If you offer an explanation for every direction you give your child, you open the door for too much discussion and debate, the book advises.

"No more cookies or you'll get a tummy ache," you say. "But I'll be really careful. Just one more won't give me a tummy ache," the preschooler reasons. If the parent says, "No more cookies," there's no room for discussion. If the child still asks "Why?" Donovan says it's fine to respond with: "Because I said so."

While he endorses no-nonsense parenting, he opposes yelling and spanking.

"When you discipline with anger or, worse yet, rage, your emotion becomes the central focus of the child's behavior. . . . You become the focus of the child's experience, not whatever behavior you're trying to change." So your discipline often results in your defending yourself when your child protests: "You're being mean to me."

Even simple changes in your language can make a difference. Instead of saying "Give those scissors to Mommy right now," your request is more immediate and direct if you say: "Give those scissors to me right now."

If you feel like an ogre always issuing commands, end with a "please" and say them in a nice, matter-of-fact voice.

"You have to have consistency," Donovan said in an interview. "You need to say what you mean and mean what you say."

He points to the "timeout" scenarios many of us know too well. You threaten your child with timeout four times before finally sending him wailing to his room. Once in timeout, he sticks out his tongue, kicks the wall, and complains that his sentence is dumb, not fair, mean, or all of the above.

Donovan tells parents to give "timeout" instantly and often with no warning, promise, discussion or apologies. It should last five seconds, then the child is back in action.

"When you threaten, you train your child not to believe you," he told me. "The purpose (of timeout) is simply to stop the behavior, then reintegrate the child into the activity they should be involved in. Instead, parents get into the massive power struggles."

Children, some sooner and some later, will learn through these many timeouts that there is a consequence for every poor choice they make.

"It's not that they get sick of it," Donovan told me. "It's because only consistency and continuity over time conveys to the child that there is going to be a predictable response to their behavior."

By the way, don't sentence timeouts in the child's bedroom if you want them to enjoy playing or sleeping there.

Parents need to read the whole book to learn a comprehensive strategy and not just pick and choose expressions or tactics, Donovan said. It's not only about parents getting children to listen to them but also how they can listen to and understand their children better.

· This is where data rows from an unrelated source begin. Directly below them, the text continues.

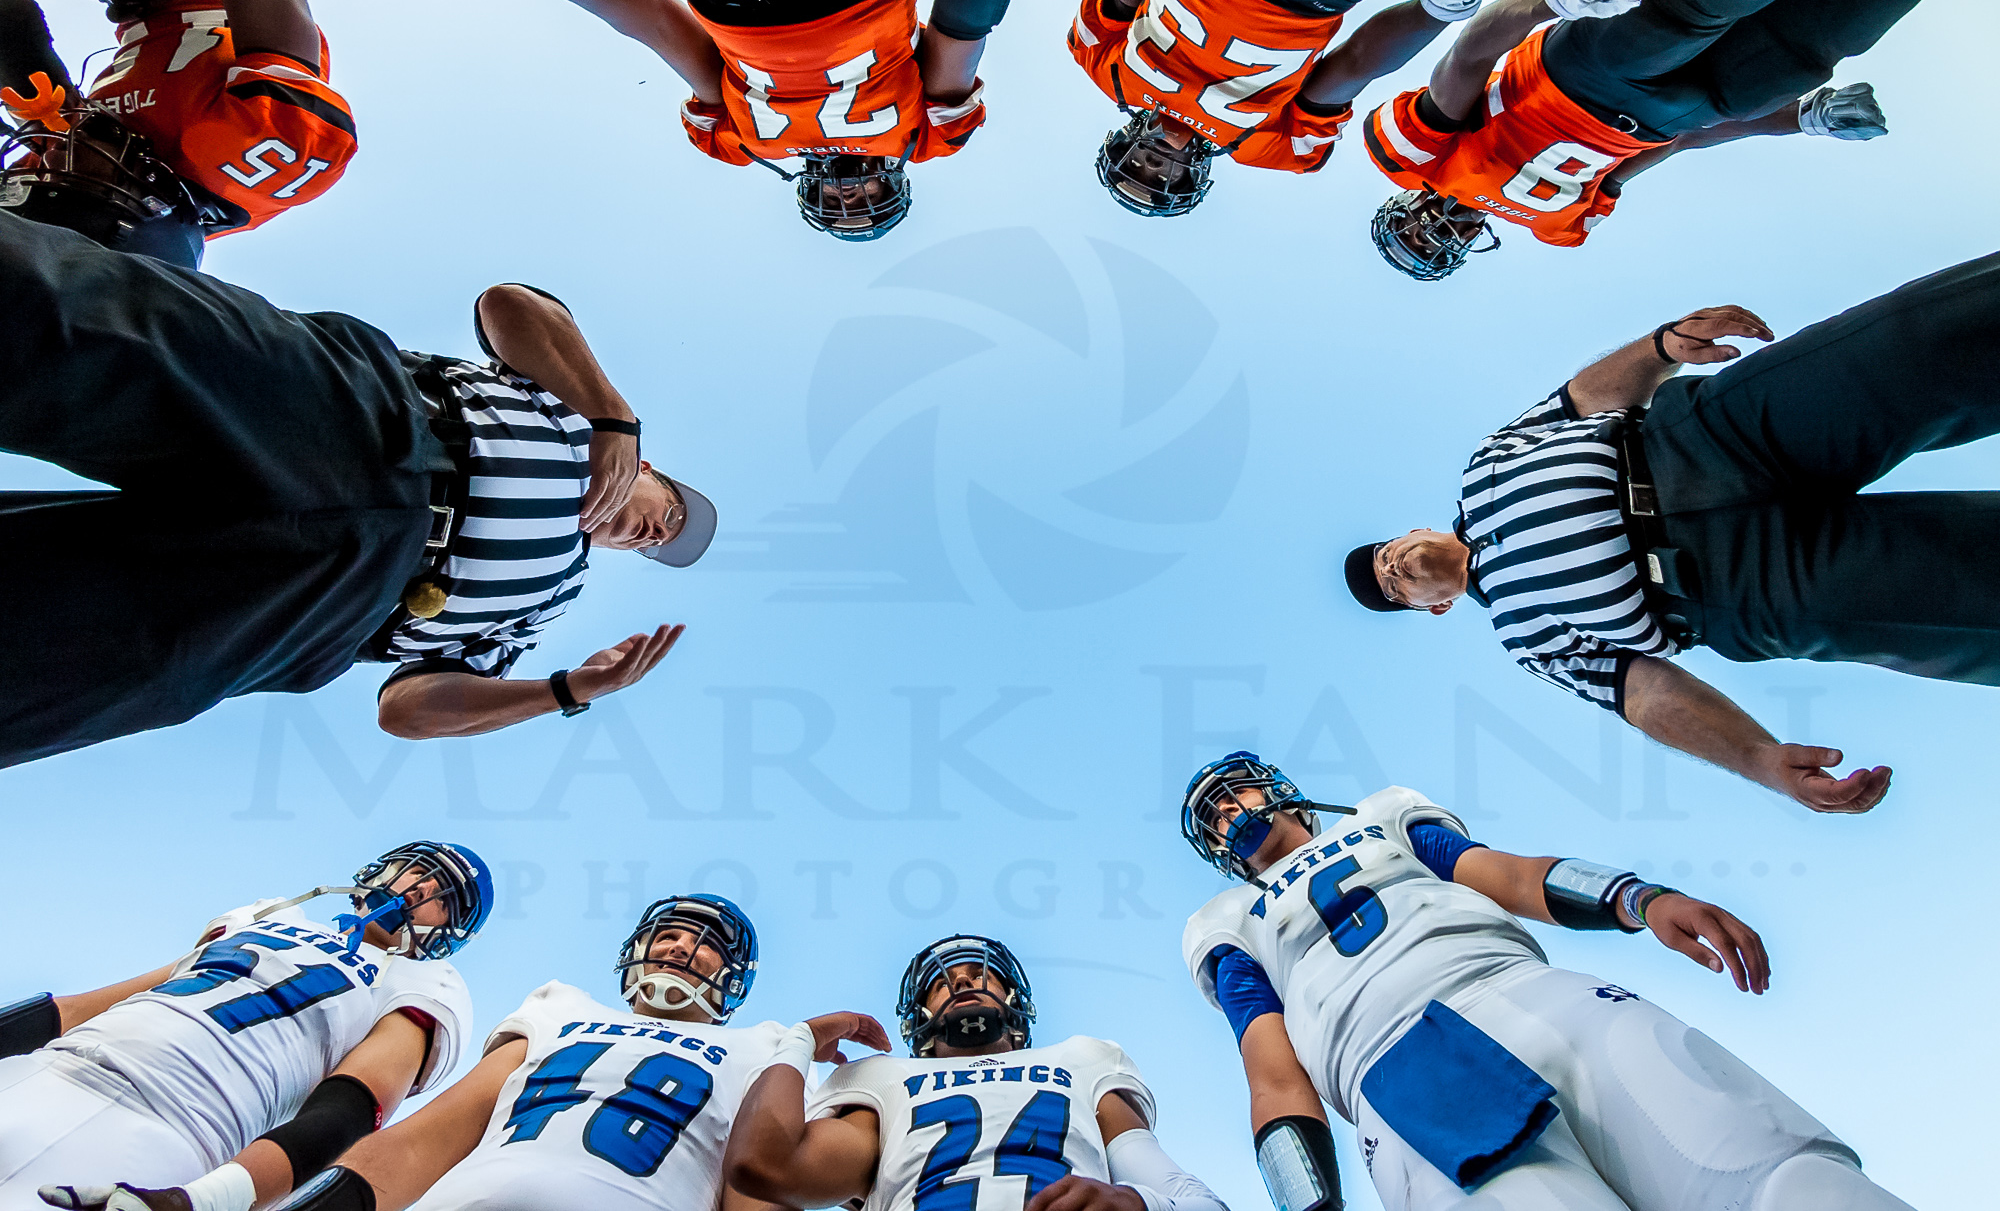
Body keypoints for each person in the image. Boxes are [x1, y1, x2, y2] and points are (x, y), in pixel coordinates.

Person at [0, 209, 716, 768]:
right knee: (75, 328)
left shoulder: (548, 602)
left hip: (322, 603)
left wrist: (565, 691)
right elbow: (509, 304)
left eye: (661, 548)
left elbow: (407, 709)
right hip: (360, 415)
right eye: (672, 514)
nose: (659, 536)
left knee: (59, 662)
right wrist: (611, 415)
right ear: (649, 471)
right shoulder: (580, 410)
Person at [1345, 254, 2000, 814]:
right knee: (1972, 597)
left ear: (1413, 530)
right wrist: (1758, 759)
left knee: (1915, 347)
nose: (1393, 568)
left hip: (1713, 437)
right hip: (1746, 587)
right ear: (1436, 605)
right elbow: (1646, 692)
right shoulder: (1526, 639)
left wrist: (1658, 347)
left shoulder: (1484, 465)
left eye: (1384, 556)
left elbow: (1579, 400)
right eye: (1393, 588)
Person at [1179, 752, 1913, 1210]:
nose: (1226, 815)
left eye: (1230, 795)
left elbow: (1508, 875)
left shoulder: (1381, 817)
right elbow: (1273, 1076)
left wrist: (1639, 899)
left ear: (1274, 786)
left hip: (1526, 989)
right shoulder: (1228, 919)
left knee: (1772, 1172)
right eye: (1211, 817)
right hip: (1393, 1069)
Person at [1362, 0, 2000, 278]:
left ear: (1403, 210)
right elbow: (1679, 146)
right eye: (1433, 251)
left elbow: (1468, 57)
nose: (1434, 236)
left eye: (1415, 235)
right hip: (1683, 112)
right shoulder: (1559, 225)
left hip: (1588, 72)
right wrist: (1800, 119)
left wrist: (1549, 0)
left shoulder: (1409, 158)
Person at [463, 0, 1032, 241]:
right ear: (895, 183)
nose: (849, 194)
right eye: (868, 202)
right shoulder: (926, 138)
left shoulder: (737, 144)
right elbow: (962, 34)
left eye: (837, 207)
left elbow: (666, 32)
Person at [263, 893, 889, 1211]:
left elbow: (753, 1194)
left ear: (733, 977)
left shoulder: (766, 1048)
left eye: (704, 945)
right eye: (667, 935)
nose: (678, 949)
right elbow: (428, 1137)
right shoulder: (563, 1007)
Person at [0, 842, 489, 1211]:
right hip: (45, 1070)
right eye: (418, 870)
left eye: (442, 899)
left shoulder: (421, 979)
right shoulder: (268, 916)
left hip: (176, 1127)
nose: (421, 887)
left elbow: (351, 1106)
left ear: (448, 933)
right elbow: (82, 1008)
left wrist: (208, 1199)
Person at [1071, 0, 1523, 218]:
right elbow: (1352, 68)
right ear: (1192, 178)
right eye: (1160, 179)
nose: (1154, 164)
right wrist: (1437, 11)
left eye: (1136, 169)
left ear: (1119, 147)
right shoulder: (1269, 148)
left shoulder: (1105, 68)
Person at [0, 0, 356, 268]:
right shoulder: (245, 151)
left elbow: (12, 33)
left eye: (42, 177)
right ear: (150, 198)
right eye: (68, 176)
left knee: (34, 94)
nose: (49, 164)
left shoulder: (59, 177)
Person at [724, 934, 1228, 1211]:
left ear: (1014, 1001)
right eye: (940, 984)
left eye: (981, 973)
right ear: (918, 1019)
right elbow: (766, 1166)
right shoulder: (882, 1078)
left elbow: (1197, 1201)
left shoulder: (1082, 1059)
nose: (962, 979)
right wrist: (799, 1041)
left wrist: (1136, 1205)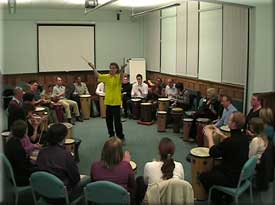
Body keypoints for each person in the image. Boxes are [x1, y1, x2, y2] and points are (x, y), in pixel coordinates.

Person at [199, 112, 249, 204]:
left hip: (232, 179)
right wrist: (221, 134)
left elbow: (213, 152)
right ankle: (226, 196)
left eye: (230, 120)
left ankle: (218, 201)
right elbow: (232, 142)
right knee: (215, 168)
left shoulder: (230, 142)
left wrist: (209, 136)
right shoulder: (245, 138)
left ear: (233, 124)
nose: (228, 122)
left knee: (203, 176)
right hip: (241, 175)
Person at [37, 123, 89, 202]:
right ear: (64, 137)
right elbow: (76, 178)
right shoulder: (66, 155)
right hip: (62, 195)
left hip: (44, 191)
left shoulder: (42, 152)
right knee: (88, 179)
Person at [89, 62, 126, 141]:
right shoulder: (107, 77)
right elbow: (97, 75)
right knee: (108, 121)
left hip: (116, 103)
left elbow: (121, 77)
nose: (112, 69)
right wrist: (93, 67)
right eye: (110, 68)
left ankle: (120, 137)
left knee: (117, 122)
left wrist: (122, 69)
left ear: (116, 69)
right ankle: (111, 135)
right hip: (108, 102)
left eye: (113, 68)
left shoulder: (118, 77)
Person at [5, 120, 36, 186]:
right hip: (20, 177)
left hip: (14, 173)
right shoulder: (18, 148)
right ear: (24, 132)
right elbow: (24, 168)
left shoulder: (10, 141)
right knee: (43, 170)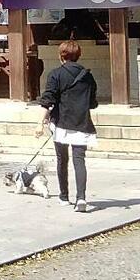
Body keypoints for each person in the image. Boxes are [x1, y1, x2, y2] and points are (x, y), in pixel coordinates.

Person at [37, 38, 99, 212]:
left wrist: (40, 123)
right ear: (78, 55)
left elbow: (48, 100)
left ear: (61, 55)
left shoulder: (56, 74)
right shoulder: (88, 76)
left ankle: (64, 196)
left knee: (62, 159)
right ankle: (81, 198)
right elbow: (92, 102)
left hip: (61, 122)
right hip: (82, 122)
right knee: (79, 160)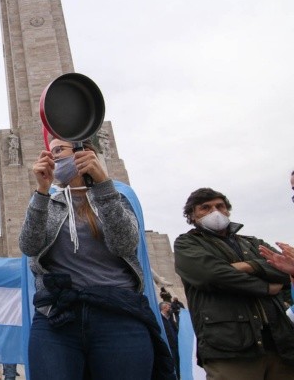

Donovan wrote of a 4-year-old boy with anger problems and a morbid fear of "bad ducks." His fear of the ducks over his bed resulted in nightly bedtime struggles filled with tears and fruitless reassurances from his parents.

After almost a year, they figured out the boy's fear stemmed from the reconstruction work the family had done on their house after Hurricane Elena.

The air conditioning repairman told the boy there were bad ducts in the house, mostly over his bed.

Good parenting with consistent discipline and effective two-way communication is "good hard work," Donovan said. "But it's no harder than being miserable. People put an immense amount of energy into living in chaos and misery. It takes no more energy to be organized and consistent. It just takes a change of attitudes."